▸ **What is expected**:
Search the listing below for the line containing "Structures marked on". From there through the line containing "- analysis volume", transcribe every line exactly, both ends included.

▸ **Stored data**:

■ ■ ■

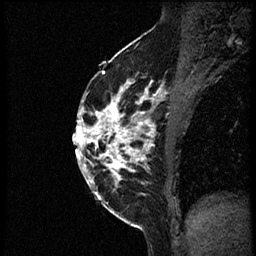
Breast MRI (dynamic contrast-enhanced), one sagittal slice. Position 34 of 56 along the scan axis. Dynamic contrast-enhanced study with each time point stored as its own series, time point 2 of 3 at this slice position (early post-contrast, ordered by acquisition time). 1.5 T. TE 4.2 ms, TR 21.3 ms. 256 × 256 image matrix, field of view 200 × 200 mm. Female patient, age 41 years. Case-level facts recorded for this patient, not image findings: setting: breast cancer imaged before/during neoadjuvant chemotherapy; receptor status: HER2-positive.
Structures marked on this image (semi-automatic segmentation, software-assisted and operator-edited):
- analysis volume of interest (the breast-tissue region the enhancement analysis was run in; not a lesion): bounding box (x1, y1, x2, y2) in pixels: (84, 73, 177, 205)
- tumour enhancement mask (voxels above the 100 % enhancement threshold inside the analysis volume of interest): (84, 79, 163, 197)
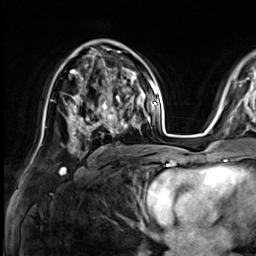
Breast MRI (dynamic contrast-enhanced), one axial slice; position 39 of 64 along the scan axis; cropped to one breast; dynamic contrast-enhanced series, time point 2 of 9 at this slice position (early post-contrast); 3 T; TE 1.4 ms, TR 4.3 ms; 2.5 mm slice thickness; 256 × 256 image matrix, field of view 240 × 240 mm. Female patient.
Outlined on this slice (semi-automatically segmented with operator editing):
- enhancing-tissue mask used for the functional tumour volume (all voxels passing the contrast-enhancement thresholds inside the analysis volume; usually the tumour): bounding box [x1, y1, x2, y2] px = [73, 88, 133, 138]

■ ■ ■

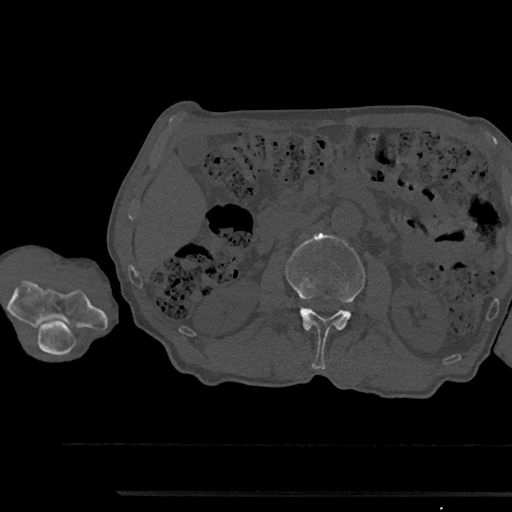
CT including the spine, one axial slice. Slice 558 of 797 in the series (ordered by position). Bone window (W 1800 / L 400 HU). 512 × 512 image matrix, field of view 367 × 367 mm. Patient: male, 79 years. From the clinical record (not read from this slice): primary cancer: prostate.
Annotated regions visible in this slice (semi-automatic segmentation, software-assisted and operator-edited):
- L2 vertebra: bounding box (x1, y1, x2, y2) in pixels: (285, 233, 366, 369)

■ ■ ■

▸ **Exercise result**:
Structures marked on this image (semi-automatic segmentation, software-assisted and operator-edited):
- analysis volume of interest (the breast-tissue region the enhancement analysis was run in; not a lesion): bounding box (x1, y1, x2, y2) in pixels: (84, 73, 177, 205)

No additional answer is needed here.